Bugün, Dostoyevski'nin Karamazov Kardeşler isimli metnini bitirdim. Yaklaşık iki haftalık bir yolculuk oldu benim için. İletişim Yayınlarından, Ergin Altay çevirisi ile okudum.
Bir baba ile üç oğlu arasındaki ilişkileri anlatsa da, metin sanırım başlı başına hayatın tam da kendisi. Kurt Vonnegut bu metin için şöyle demiş: "Hayatta öğrenmek istediğiniz ne varsa hepsini Karamazov Kardeşler'de bulursunuz."
Bana kalırsa Fyodor Pavloviç'in üç oğlu hayatta boğuştuğumuz üç temel yönü yansıtıyor: Büyük oğul Mitya için tutku ve şehvet, ortanca oğul Ivan için akıl ve mantık, küçük oğul Alyoşa içinse masumiyet ve iyilik diyeceğim. Yalnızca meta ile var olabilen fakat bana kalırsa oldukça da zeki bir adam olan Fyodor Pavloviç'in yaşamı, kendisinin hiç de beklemediği bir son ile bitiyor. Babanın hayatının bittiği yerde, oğulları kendilerini var etme savaşı veriyor. Mitya, babası ile girmiş olduğu rekabetin sonucunda talihsiz bir vaziyetin içine düşüyor. İnsanoğlunun içindeki tutkuyu ve şehveti yansıtan büyük oğul, aynı zamanda hukuksuzluğun girdabında boğuluyor. Metin boyunca Mitya'nın karakterinde beni kendine çeken bir şeyler bulamadım lakin yaşadıklarından çok etkilendim.

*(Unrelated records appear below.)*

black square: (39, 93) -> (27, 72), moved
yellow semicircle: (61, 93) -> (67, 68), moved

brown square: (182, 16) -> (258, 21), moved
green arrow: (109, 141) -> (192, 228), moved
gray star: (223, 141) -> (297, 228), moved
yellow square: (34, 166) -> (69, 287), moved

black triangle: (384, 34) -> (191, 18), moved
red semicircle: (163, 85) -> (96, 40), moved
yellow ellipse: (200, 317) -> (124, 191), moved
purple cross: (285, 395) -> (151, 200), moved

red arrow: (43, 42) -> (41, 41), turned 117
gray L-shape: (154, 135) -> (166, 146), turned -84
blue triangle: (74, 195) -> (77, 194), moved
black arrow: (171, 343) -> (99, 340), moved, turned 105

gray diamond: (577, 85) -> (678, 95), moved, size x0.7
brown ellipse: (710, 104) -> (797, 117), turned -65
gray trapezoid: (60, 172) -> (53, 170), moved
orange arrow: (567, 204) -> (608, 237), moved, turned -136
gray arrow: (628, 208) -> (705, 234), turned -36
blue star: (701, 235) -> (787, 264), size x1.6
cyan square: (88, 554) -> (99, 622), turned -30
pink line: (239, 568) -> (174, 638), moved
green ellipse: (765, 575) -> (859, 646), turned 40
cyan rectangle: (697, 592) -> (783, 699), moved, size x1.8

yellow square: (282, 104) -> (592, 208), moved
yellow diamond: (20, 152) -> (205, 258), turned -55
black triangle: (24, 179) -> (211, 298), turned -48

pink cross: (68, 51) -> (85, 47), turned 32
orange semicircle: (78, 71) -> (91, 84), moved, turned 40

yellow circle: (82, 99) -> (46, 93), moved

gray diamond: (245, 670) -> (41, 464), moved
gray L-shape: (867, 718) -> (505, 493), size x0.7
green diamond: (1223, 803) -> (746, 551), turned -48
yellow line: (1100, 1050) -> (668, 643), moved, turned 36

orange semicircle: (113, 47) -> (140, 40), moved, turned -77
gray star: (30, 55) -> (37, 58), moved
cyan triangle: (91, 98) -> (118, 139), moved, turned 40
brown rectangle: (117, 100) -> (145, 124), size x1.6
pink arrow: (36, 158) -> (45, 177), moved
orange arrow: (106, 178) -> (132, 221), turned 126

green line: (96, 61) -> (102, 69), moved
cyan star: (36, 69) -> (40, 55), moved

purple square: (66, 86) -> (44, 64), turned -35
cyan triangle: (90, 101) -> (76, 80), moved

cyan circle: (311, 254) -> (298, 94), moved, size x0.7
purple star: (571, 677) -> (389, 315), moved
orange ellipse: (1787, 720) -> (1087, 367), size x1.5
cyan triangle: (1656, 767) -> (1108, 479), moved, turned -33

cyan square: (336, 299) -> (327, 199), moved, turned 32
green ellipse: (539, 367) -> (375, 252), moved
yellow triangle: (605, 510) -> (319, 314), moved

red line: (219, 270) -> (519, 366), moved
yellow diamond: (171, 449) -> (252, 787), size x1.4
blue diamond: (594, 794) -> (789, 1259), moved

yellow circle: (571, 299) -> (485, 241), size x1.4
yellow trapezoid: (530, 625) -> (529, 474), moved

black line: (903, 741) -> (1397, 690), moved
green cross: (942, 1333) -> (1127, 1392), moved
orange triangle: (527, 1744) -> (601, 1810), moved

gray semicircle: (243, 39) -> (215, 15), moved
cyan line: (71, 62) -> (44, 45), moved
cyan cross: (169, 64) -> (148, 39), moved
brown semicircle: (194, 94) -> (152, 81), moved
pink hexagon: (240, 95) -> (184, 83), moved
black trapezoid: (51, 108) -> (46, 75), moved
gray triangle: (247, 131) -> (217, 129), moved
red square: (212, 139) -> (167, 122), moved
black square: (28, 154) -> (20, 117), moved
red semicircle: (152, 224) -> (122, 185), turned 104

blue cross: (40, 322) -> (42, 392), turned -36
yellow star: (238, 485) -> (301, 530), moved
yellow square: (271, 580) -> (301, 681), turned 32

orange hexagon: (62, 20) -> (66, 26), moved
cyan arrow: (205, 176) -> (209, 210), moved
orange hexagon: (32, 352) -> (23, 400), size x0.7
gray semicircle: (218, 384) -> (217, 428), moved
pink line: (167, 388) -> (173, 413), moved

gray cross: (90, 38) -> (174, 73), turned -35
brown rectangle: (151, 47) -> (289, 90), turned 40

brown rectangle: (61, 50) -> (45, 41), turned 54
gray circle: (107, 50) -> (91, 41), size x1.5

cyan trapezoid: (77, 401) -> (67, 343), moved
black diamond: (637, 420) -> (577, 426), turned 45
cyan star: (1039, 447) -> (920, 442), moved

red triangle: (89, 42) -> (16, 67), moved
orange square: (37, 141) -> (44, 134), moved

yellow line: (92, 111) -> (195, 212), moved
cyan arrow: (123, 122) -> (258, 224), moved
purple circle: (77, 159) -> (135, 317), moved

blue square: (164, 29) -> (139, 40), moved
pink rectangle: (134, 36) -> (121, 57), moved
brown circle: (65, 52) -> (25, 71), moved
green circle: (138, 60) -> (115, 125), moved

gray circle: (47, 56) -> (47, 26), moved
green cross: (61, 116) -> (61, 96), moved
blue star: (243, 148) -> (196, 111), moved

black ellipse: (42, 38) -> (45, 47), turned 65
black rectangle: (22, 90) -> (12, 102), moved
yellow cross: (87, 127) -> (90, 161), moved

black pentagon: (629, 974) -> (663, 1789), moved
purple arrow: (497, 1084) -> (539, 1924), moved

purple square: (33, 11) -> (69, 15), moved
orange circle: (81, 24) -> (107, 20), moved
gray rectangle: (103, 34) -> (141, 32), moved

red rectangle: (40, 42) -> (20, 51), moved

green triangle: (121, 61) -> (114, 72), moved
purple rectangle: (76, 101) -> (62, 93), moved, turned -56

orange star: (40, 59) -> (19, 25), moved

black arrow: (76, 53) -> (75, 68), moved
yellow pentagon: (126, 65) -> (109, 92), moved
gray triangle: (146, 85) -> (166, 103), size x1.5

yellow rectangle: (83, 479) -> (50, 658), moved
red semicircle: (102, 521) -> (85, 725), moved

Metindeki favori karakterlerimden biri Ivan oldu, bazı açılardan onu kendime benzettim. Soğuk ve mesafeli bir yapısı olan Ivan, kendi düşüncelerine ve zihnine sıkı sıkıya bağlı. Çağın masumiyetini temsil eden iyi kalpli küçük oğlan Alyoşa ise; henüz tam yolunu bulamamış masum bir melek. Onu da bazı açılardan kendime benzettim.
Üç kardeşin babalarını tanımaları ve babalarını kaybetmeleri arasında geçen uzun süre boyunca satırların çoğunu büyük bir merakla okudum. Dostoyevski'nin kalemine diyecek hiçbir sözüm yok, Rusya; topraklarında böyle bir kalem yetiştiği için çok şanslı.
Metnin en ilginç karakteri ise Smerdyakov'du bana göre. Kişiliği, yapısı ve kendi olma çabası ilk etapta dikkat çekmese bile, metnin kilit karakteri olmayı başarıyor. Metindeki en zeki fakat en duygusuz karakterin de o olduğunu söyleyebilirim. Yaşamın onu savurduğu noktada, sanki çocukluğunun intikamını alıp bu dünyadan çekip gidiyor. Hem ürkek hem de cesur bir karakter. İnsan; geçmişi muamma olunca geleceği daha hızlı görmek istiyor. Zihninden geçenleri tam olarak anlamak mümkün değil; duymuyor duyumsuyor.
Metin yalnızca baba ve oğulları arasında ilerlemiyor; Rus ülküsü, toplum yapısı, tarihi, sosyalizm, din ve dünya işleri üzerine öyle bölümler var ki; insan gerçekten okurken hayret ediyor. Özellikle "büyük engizisyoncu" ve "mahkeme" bölümlerinde soluğum kesildi. En çok hüzünlendiğim yer de İlyuşacığın hayatı oldu.
Bir metin okursunuz ve metin sizi sağaltıp dönüştürür, elbet her metin yapamaz bunu. İnsan değişmez fakat kulağına bir parça öykü çalınır. Siz de kendi öykünüzle okuduğunuzu birleştirip yol alırsınız. Böylesine bir metni açıklayabilmek, üstüne laf da söylemek hiç haddime değil. Zaten genel olarak bunu başaramadım okuduğunuz üzere. Son olarak şunu söylemek isterim; bu metni okumadan hayattaki yolculuğunuzu tamamlamayın. Belki yolculuk bitince masum İlyuşacık ile karşılarız bir yerlerde.